“A little,” I replied, “that is if there is any chance of making money out of it, which there ought to be here, as this marble looks almost as good as that of Carrara. But flint instruments are more my line, that is in an ignorant and amateur way, as I think they are in yours, for I saw some in your room. Tell me, what do you think of this. Is it a scraper?” and I produced a stone out of my pocket which I had found a week before in the bush-veld.

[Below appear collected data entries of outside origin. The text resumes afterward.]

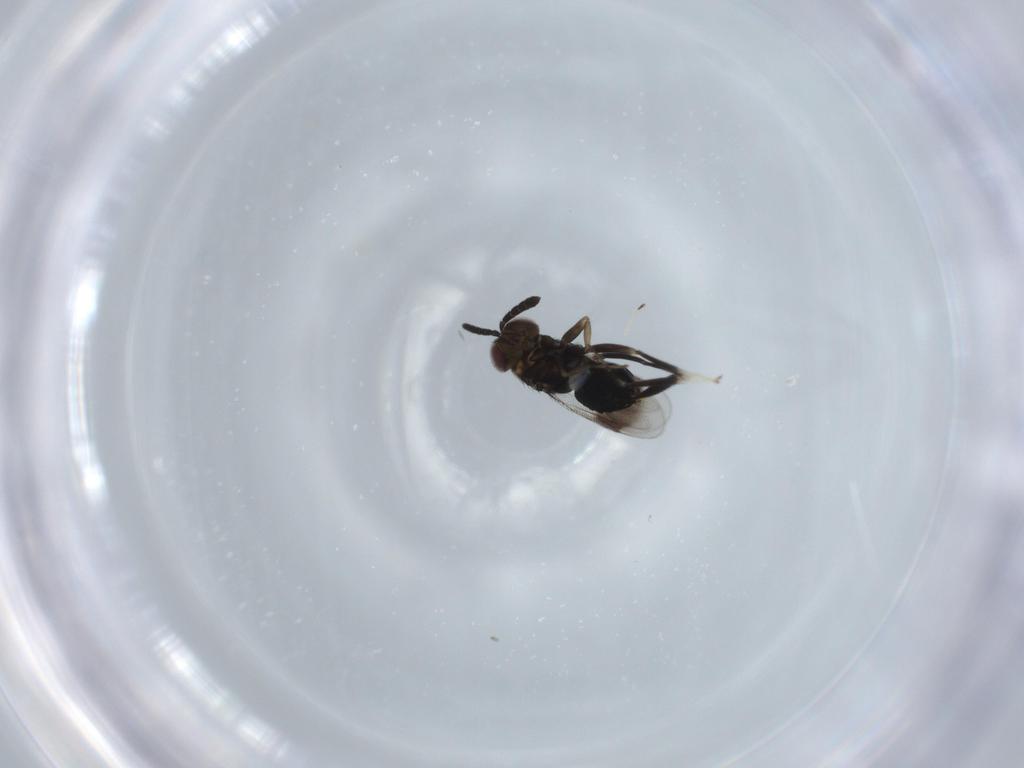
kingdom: Animalia
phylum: Arthropoda
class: Insecta
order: Hymenoptera
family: Aphelinidae
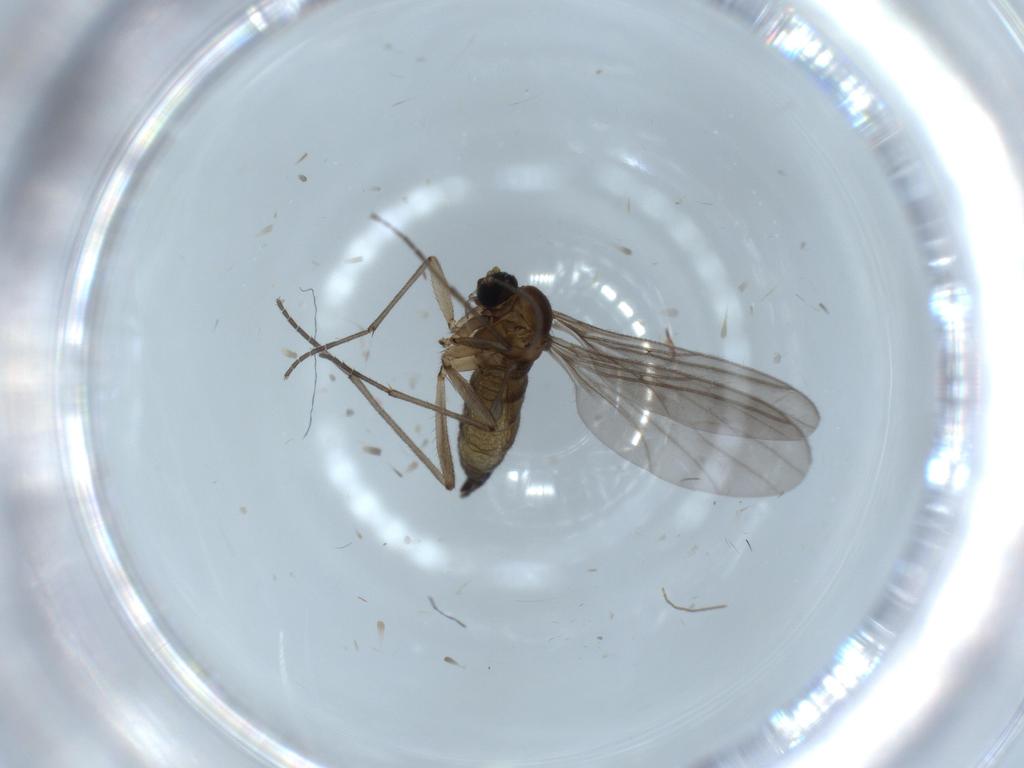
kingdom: Animalia
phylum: Arthropoda
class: Insecta
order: Diptera
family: Sciaridae
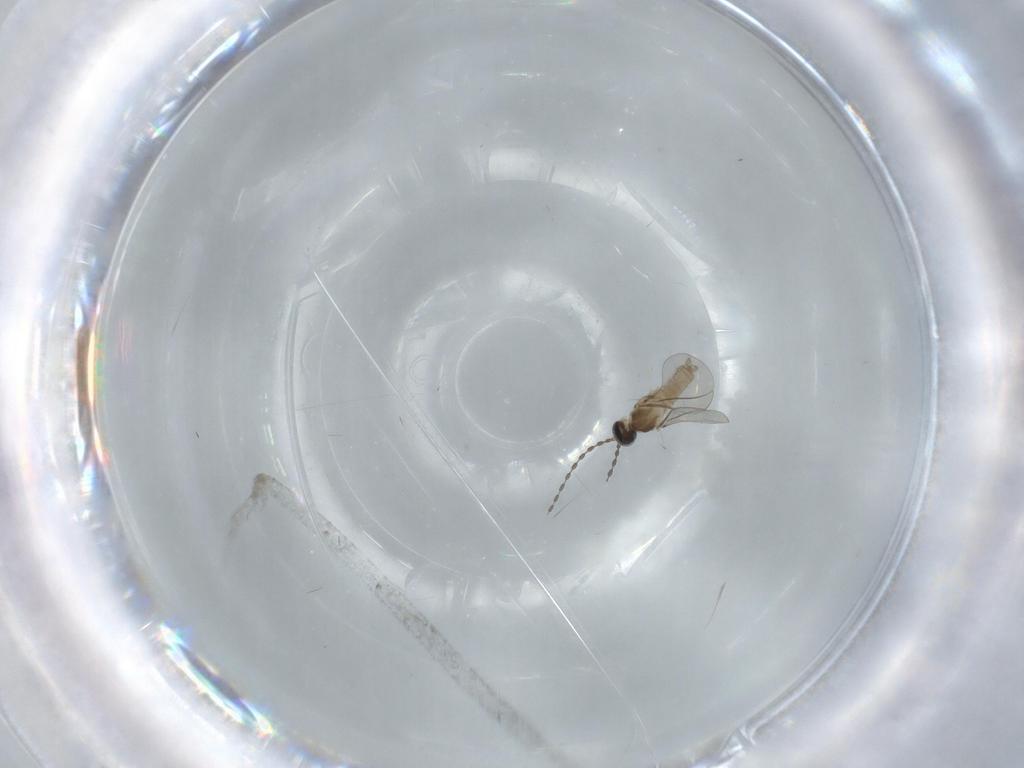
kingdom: Animalia
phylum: Arthropoda
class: Insecta
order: Diptera
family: Cecidomyiidae
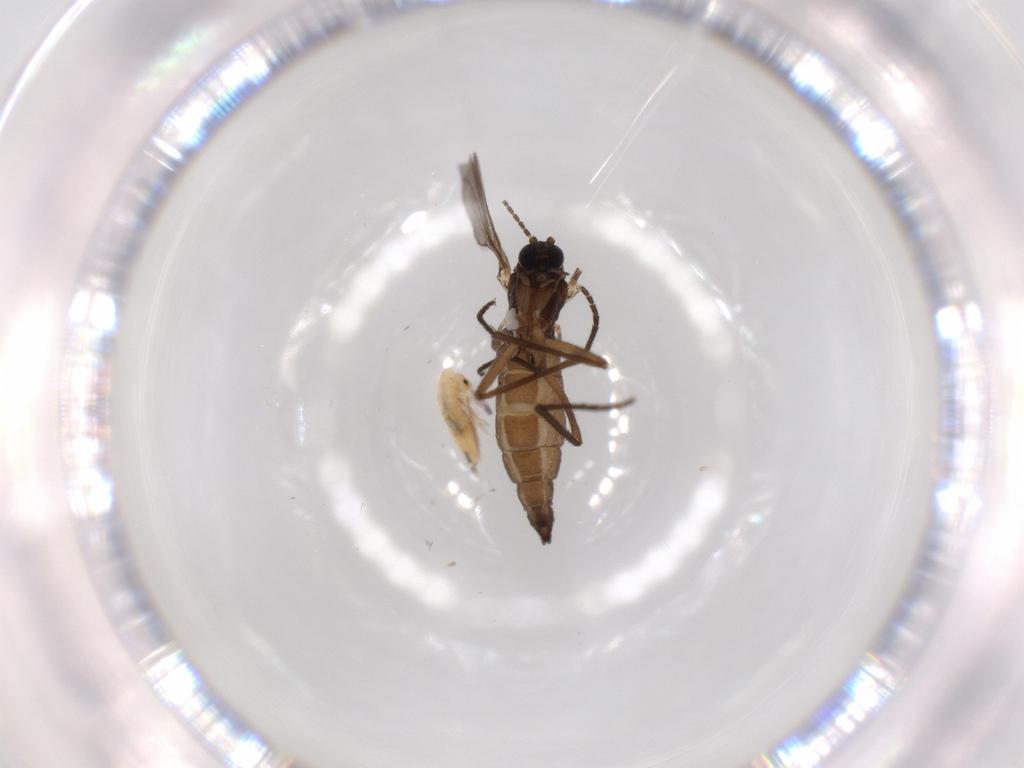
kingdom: Animalia
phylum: Arthropoda
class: Insecta
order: Diptera
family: Sciaridae
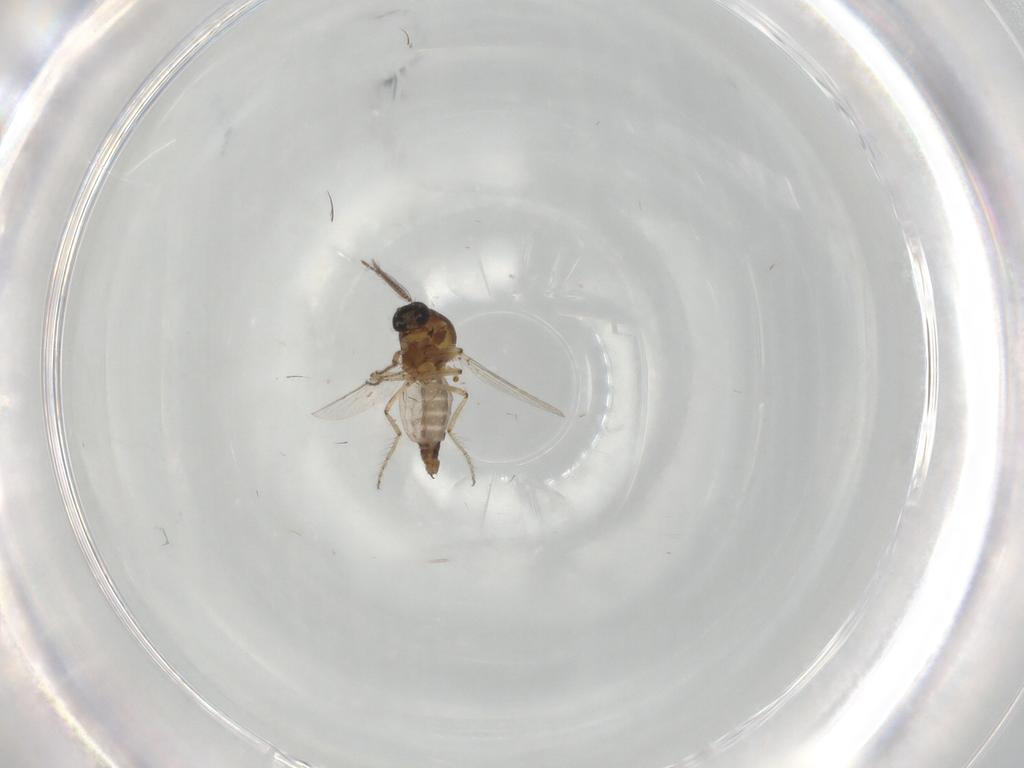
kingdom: Animalia
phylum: Arthropoda
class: Insecta
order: Diptera
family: Ceratopogonidae
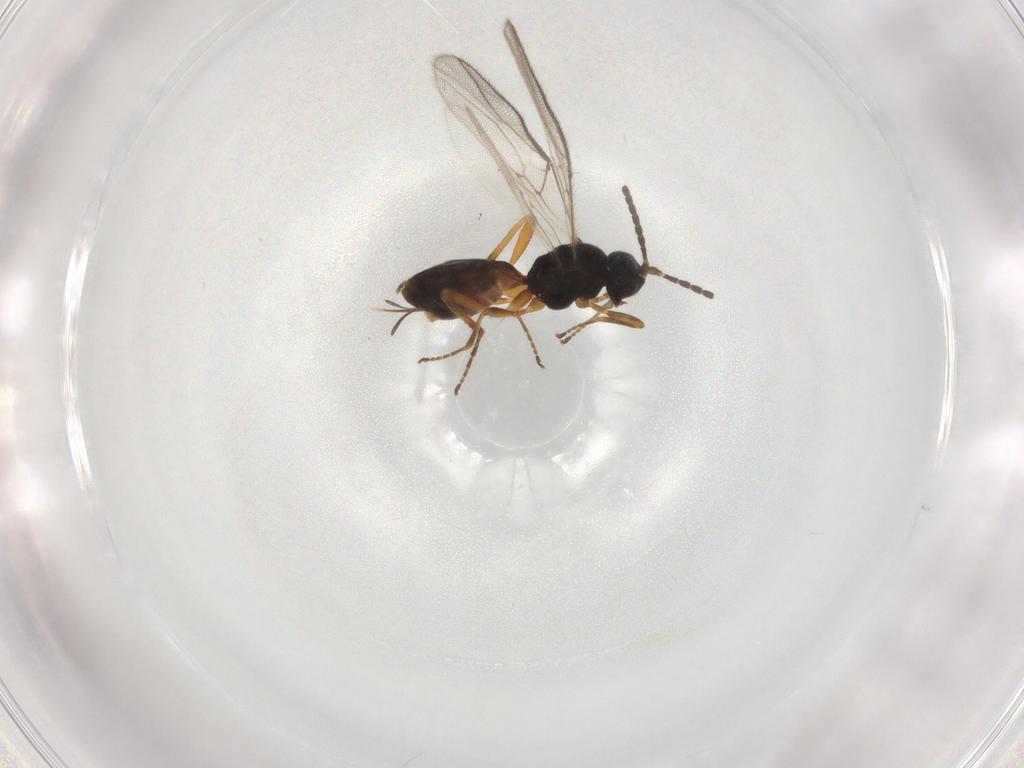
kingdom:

At once he forgot his suspicions, of which I could see he arrived very full indeed. This curious man, as it happened, was really fond of flint instruments, of which he knew a great deal.
“Did you find this here?” he asked.
I led him several yards further from the mouth of the cave and pointed out the exact spot where I said I had picked it up amongst some quarry debris. Then followed a most learned discussion, for it appeared that this was a flint instrument of the rarest and most valuable type, one that Noah might have used, or Job might have scraped himself with, and the question was how the dickens had it come among that quarry debris. In the end we left the problem undecided, and having presented the article to Dr. Rodd, a gift for which he thanked me with real warmth, I returned to the house filled with the glow that rewards one who has made a valuable discovery.
Of the following three days I have nothing particular to say, except that during them I was perhaps more acutely bored than ever I had been in my life before. The house was beautiful in its own fashion; the food was excellent; there was everything I could want to drink, and Rodd announced that he no longer feared the necessity of operation upon Anscombe’s leg. His recovery was now a mere matter of time, and meanwhile he must not use his foot or let the blood run into it more than could be helped, which meant that he must keep himself in a recumbent position. The trouble was that I had nothing on earth to do except study the characters of our hosts, which I found disagreeable and depressing. I might have gone out shooting, but nothing of the sort was allowed upon the property in obedience to the wish of Miss Heda, a mysterious young person who was always expected and never appeared, and beyond it I was afraid to travel for fear of Basutos. I might have gone to Pilgrim’s Rest or Lydenburg to make report of the nefarious deeds of the said Basutos, but at best it would have taken one or two days, and possibly I should have been detained by officials who never consider any one’s time except their own.
This meant that I should have been obliged to leave Anscombe alone, which I did not wish to do, so I just sat still and, as I have said, was intensely bored, hanging about the place and smoking more than was good for me.
In due course Anscombe emerged on to the stoep, where he lay with his leg up, and was also bored, especially after he had tried to pump old Marnham about his past in the Guards and completely failed. It was in this mood of utter dejection that we agreed to play a game of cards one evening. Not that either of us cared for cards; indeed, personally, I have always detested them because, with various-coloured counters to represent money which never passed, they had formed one of the afflictions of my youth.
It was so annoying if you won, to be handed a number of green counters and be informed that they represented so many hundreds or thousands of pounds, or vice-versa if you lost, for as it cost no one anything, my dear father insisted upon playing for enormous stakes. Never in any aspect of life have I cared for fooling. Anscombe also disliked cards, I think because his ancestors too had played with counters, such as some that I have seen belonging to the Cocoa-Tree Club and other gambling places of a past generation, marked as high as a thousand guineas, which counters must next morning be redeemed in hard cash, whereby his family had been not a little impoverished.
“I fancy you will find they are high-fliers,” he said when the pair had left to fetch a suitable table, for the night being very hot we were going to play on the stoep by the light of the hanging paraffin lamp and some candles. I replied to the effect that I could not afford to lose large sums of money, especially to men who for aught I knew might then be engaged in marking the cards.
“I understand,” he answered. “Don’t you bother about that, old fellow. This is my affair, arranged for my special amusement. I shan’t grumble if the fun costs something, for I am sure there will be fun.”